Her thrust seems to be that the Focus Group reflects and perpetuates a “culture of consultation”, in which “… ordinary people weigh in on just about everything before the people in charge make a decision.” Focus Groups both commercial and political are equally guilty of creating endemic power imbalances in society, she thunders. So ubiquitous are they, she implies, that they have produced a universal illusion of democratic participation, effectively masking a critical decline in real democracy. “But what if…” she solemnly ponders, “…focus groups have also been part of a process in which citizenship has been reduced to consumerism – a set of choices made passively, under constraint? Focus groups reveal our desires – for a better life, for participation, for power, to be heard – but do they also limit them? Perhaps it is a process through which our aspirations become much smaller.” You’ve got to love the noirish Hidden Persuaders vibe.

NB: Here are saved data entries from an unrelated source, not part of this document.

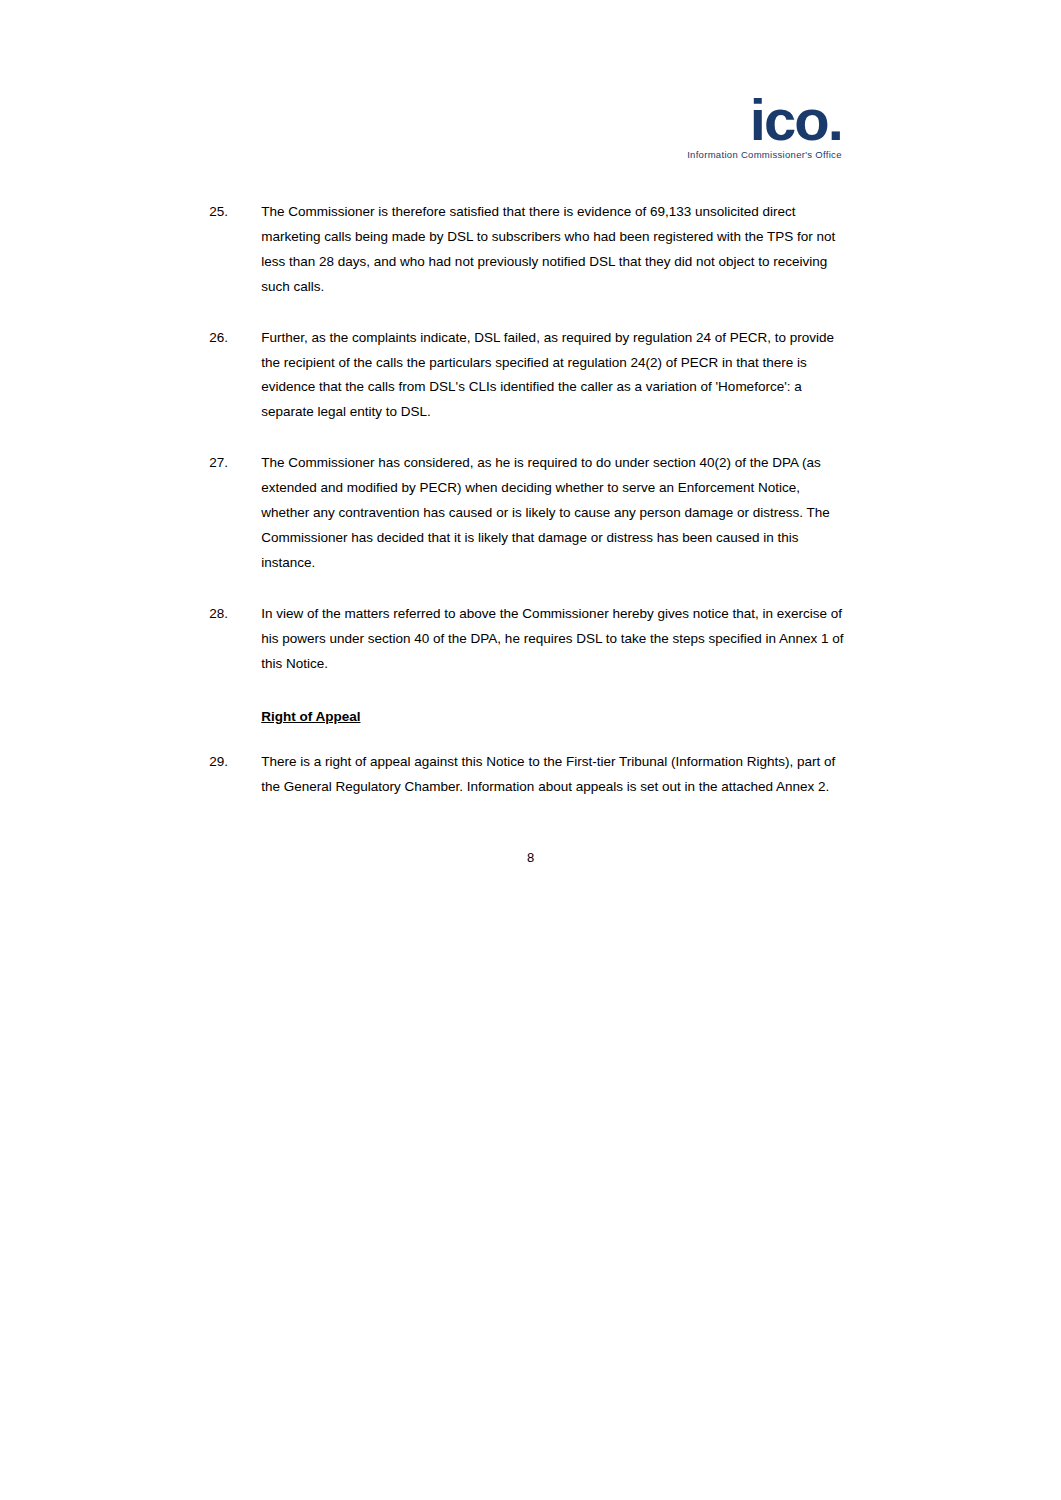ico.
Information Commissioner's Office
25.
The Commissioner is therefore satisfied that there is evidence of 69,133 unsolicited direct marketing calls being made by DSL to subscribers who had been registered with the TPS for not less than 28 days, and who had not previously notified DSL that they did not object to receiving such calls.
26.
Further, as the complaints indicate, DSL failed, as required by regulation 24 of PECR, to provide the recipient of the calls the particulars specified at regulation 24(2) of PECR in that there is evidence that the calls from DSL's CLIs identified the caller as a variation of 'Homeforce': a separate legal entity to DSL.
27.
The Commissioner has considered, as he is required to do under section 40(2) of the DPA (as extended and modified by PECR) when deciding whether to serve an Enforcement Notice, whether any contravention has caused or is likely to cause any person damage or distress. The Commissioner has decided that it is likely that damage or distress has been caused in this instance.
28.
In view of the matters referred to above the Commissioner hereby gives notice that, in exercise of his powers under section 40 of the DPA, he requires DSL to take the steps specified in Annex 1 of this Notice.
Right of Appeal
29.
There is a right of appeal against this Notice to the First-tier Tribunal (Information Rights), part of the General Regulatory Chamber. Information about appeals is set out in the attached Annex 2.
8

Adding an extra dash of sinister to the already muddled cocktail, she talks of the hatred clients invariably hold towards focus group participants; a hatred that stems from their elitist abhorrence of listening to people below them in the power hierarchy. A couple of sentences later she’s berating the respondents for their no-holds-barred honesty in trashing the marketing ideas they’re presented with; an honesty that stems from their (misguided) sense of duty to participate in the dark consumerist matrix. Next up for an academic thrashing, it’s qualitative moderators who mistakenly “…tend to feel invested in an idealistic vision of their profession. They believe they are truly listening to the voice of the people, making the ordinary person’s opinions matter. They feel there is something ennobling about letting the people speak.”
It’s a silly article, which draws its moral indignation from a simplistic assumption that consumerism is necessarily bad, an opiate for the doe-eyed masses, complicit in their own oppression. It equates the ubiquity of focus groups of all colours ipso facto with the death of democratic participation.
For sure, politicians who develop policy based on focus groups in Middle England swing constituencies abdicate their responsibility to apply superior wisdom, to challenge, inspire and lead. But quite what part commercial focus groups have to play in such political dumbing-down is unclear.
For sure, democratic representation is in a pitiful state in many societies, including Britain (Just ask the 3.9 million people who voted UKIP at the last general election and got one MP.) But that’s the fault of inadequate electoral systems and feckless politicians, not focus groups.
For sure it’s a bit naff when viewers make rude comments about participants from behind the mirror’s protective shield, but they rarely see themselves as any more “elite” or “in charge” than the respondents. Whatever the social distance, most realise that a respectful and realistic understanding of the lives of their target is key to successful marketing strategy. Hatred is not an intrinsic aspect of these encounters.
And as for those idealistic moderators, with their righteous calling to make the ordinary person’s opinions matter … well, for the most part, they see no such calling; they’re personable characters who enjoy the buzz of human interaction, and get intellectual stimulation from translating what they’ve heard into useful marketing advice. Yes, a career fomenting world peace might make your parents a bit prouder, but it’s hardly fair to depict qualitative researchers as unwitting, deluded handmaidens of the corporate stitch-up.
For sure democratic participation is in crisis, but it’s not the fault of focus groups. One hopes Liz Featherstone’s piece won’t put too many people off the profession.